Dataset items
— Start —
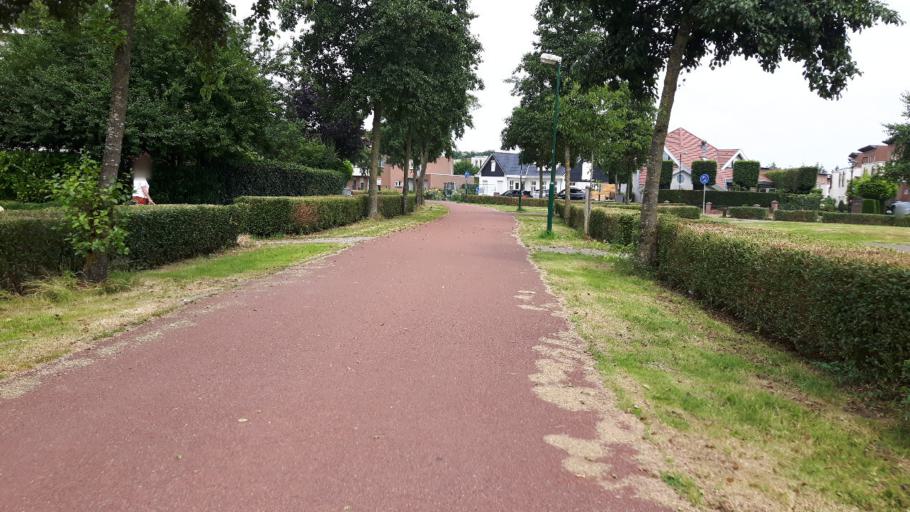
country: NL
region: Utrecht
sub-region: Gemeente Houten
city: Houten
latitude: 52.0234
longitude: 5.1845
— End —
— Start —
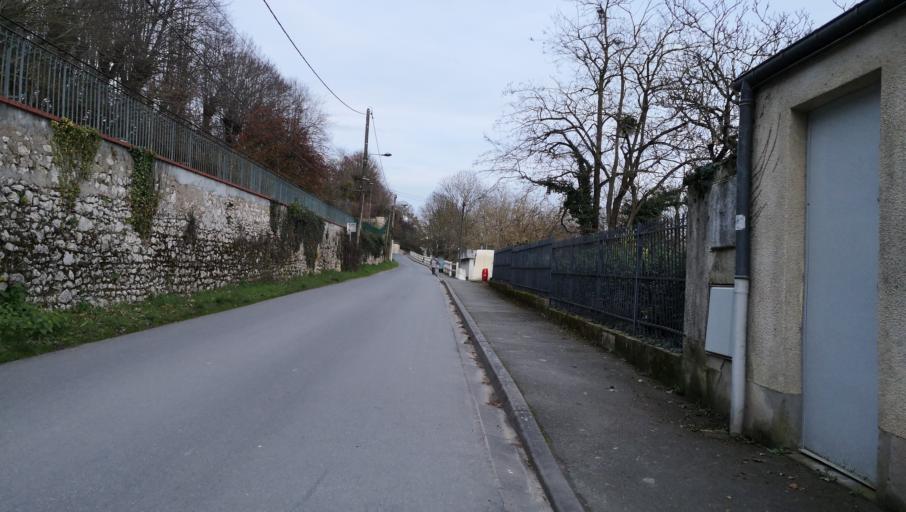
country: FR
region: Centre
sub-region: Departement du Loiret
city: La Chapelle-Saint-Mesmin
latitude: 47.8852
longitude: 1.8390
— End —
### Directions
Extract every line above that contains the string "region".

### The answer
region: Utrecht
sub-region: Gemeente Houten
region: Centre
sub-region: Departement du Loiret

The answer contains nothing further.